◆ GIVEN TASK ◆
Copy out every line of the data below word for word, changing nothing.

◆ MATERIALS PROVIDED ◆
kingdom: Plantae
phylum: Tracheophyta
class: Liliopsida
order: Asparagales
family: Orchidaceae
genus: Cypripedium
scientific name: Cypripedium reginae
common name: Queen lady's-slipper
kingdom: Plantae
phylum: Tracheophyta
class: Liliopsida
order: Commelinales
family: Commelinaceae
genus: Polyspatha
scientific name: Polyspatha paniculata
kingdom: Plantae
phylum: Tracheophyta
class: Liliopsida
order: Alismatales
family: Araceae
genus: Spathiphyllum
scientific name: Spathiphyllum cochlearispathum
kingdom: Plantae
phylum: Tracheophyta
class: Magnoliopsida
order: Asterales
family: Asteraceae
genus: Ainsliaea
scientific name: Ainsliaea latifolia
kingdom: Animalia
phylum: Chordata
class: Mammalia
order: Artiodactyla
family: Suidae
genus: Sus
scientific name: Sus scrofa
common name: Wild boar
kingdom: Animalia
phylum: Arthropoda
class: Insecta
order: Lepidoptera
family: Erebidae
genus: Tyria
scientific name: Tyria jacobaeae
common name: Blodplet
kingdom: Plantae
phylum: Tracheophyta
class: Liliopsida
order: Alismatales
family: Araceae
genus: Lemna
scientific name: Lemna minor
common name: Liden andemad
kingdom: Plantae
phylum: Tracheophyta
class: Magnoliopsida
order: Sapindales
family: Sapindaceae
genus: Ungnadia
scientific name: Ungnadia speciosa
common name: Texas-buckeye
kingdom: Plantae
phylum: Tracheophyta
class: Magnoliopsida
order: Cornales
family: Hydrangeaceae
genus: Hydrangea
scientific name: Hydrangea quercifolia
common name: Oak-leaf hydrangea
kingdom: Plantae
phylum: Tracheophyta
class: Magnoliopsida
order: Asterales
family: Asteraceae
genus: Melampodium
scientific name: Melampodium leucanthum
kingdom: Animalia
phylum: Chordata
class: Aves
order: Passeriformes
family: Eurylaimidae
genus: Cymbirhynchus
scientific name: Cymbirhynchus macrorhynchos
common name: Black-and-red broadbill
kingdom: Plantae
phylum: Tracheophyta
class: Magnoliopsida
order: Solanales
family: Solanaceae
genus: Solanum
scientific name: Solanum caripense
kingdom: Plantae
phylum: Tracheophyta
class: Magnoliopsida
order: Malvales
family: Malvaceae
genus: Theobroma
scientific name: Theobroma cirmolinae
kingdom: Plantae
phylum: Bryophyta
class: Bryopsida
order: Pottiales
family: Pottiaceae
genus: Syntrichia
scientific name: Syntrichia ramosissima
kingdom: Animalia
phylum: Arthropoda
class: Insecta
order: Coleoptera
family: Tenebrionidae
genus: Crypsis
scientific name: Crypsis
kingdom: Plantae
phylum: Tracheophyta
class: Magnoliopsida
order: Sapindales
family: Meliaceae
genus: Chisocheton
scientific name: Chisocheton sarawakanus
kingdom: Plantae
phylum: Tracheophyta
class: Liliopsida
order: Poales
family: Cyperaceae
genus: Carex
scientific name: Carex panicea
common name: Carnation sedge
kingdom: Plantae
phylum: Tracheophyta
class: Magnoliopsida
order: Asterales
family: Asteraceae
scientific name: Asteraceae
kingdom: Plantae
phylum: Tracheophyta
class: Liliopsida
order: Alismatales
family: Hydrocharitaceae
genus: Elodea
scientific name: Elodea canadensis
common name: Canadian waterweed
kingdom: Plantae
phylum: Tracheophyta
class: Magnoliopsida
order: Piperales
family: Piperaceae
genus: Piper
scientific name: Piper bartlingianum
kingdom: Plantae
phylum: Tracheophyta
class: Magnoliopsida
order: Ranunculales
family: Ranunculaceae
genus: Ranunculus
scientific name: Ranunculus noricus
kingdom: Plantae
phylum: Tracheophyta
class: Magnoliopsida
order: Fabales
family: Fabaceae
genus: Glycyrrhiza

◆ EXERCISE RESULT ◆
kingdom: Plantae
phylum: Tracheophyta
class: Liliopsida
order: Asparagales
family: Orchidaceae
genus: Cypripedium
scientific name: Cypripedium reginae
common name: Queen lady's-slipper
kingdom: Plantae
phylum: Tracheophyta
class: Liliopsida
order: Commelinales
family: Commelinaceae
genus: Polyspatha
scientific name: Polyspatha paniculata
kingdom: Plantae
phylum: Tracheophyta
class: Liliopsida
order: Alismatales
family: Araceae
genus: Spathiphyllum
scientific name: Spathiphyllum cochlearispathum
kingdom: Plantae
phylum: Tracheophyta
class: Magnoliopsida
order: Asterales
family: Asteraceae
genus: Ainsliaea
scientific name: Ainsliaea latifolia
kingdom: Animalia
phylum: Chordata
class: Mammalia
order: Artiodactyla
family: Suidae
genus: Sus
scientific name: Sus scrofa
common name: Wild boar
kingdom: Animalia
phylum: Arthropoda
class: Insecta
order: Lepidoptera
family: Erebidae
genus: Tyria
scientific name: Tyria jacobaeae
common name: Blodplet
kingdom: Plantae
phylum: Tracheophyta
class: Liliopsida
order: Alismatales
family: Araceae
genus: Lemna
scientific name: Lemna minor
common name: Liden andemad
kingdom: Plantae
phylum: Tracheophyta
class: Magnoliopsida
order: Sapindales
family: Sapindaceae
genus: Ungnadia
scientific name: Ungnadia speciosa
common name: Texas-buckeye
kingdom: Plantae
phylum: Tracheophyta
class: Magnoliopsida
order: Cornales
family: Hydrangeaceae
genus: Hydrangea
scientific name: Hydrangea quercifolia
common name: Oak-leaf hydrangea
kingdom: Plantae
phylum: Tracheophyta
class: Magnoliopsida
order: Asterales
family: Asteraceae
genus: Melampodium
scientific name: Melampodium leucanthum
kingdom: Animalia
phylum: Chordata
class: Aves
order: Passeriformes
family: Eurylaimidae
genus: Cymbirhynchus
scientific name: Cymbirhynchus macrorhynchos
common name: Black-and-red broadbill
kingdom: Plantae
phylum: Tracheophyta
class: Magnoliopsida
order: Solanales
family: Solanaceae
genus: Solanum
scientific name: Solanum caripense
kingdom: Plantae
phylum: Tracheophyta
class: Magnoliopsida
order: Malvales
family: Malvaceae
genus: Theobroma
scientific name: Theobroma cirmolinae
kingdom: Plantae
phylum: Bryophyta
class: Bryopsida
order: Pottiales
family: Pottiaceae
genus: Syntrichia
scientific name: Syntrichia ramosissima
kingdom: Animalia
phylum: Arthropoda
class: Insecta
order: Coleoptera
family: Tenebrionidae
genus: Crypsis
scientific name: Crypsis
kingdom: Plantae
phylum: Tracheophyta
class: Magnoliopsida
order: Sapindales
family: Meliaceae
genus: Chisocheton
scientific name: Chisocheton sarawakanus
kingdom: Plantae
phylum: Tracheophyta
class: Liliopsida
order: Poales
family: Cyperaceae
genus: Carex
scientific name: Carex panicea
common name: Carnation sedge
kingdom: Plantae
phylum: Tracheophyta
class: Magnoliopsida
order: Asterales
family: Asteraceae
scientific name: Asteraceae
kingdom: Plantae
phylum: Tracheophyta
class: Liliopsida
order: Alismatales
family: Hydrocharitaceae
genus: Elodea
scientific name: Elodea canadensis
common name: Canadian waterweed
kingdom: Plantae
phylum: Tracheophyta
class: Magnoliopsida
order: Piperales
family: Piperaceae
genus: Piper
scientific name: Piper bartlingianum
kingdom: Plantae
phylum: Tracheophyta
class: Magnoliopsida
order: Ranunculales
family: Ranunculaceae
genus: Ranunculus
scientific name: Ranunculus noricus
kingdom: Plantae
phylum: Tracheophyta
class: Magnoliopsida
order: Fabales
family: Fabaceae
genus: Glycyrrhiza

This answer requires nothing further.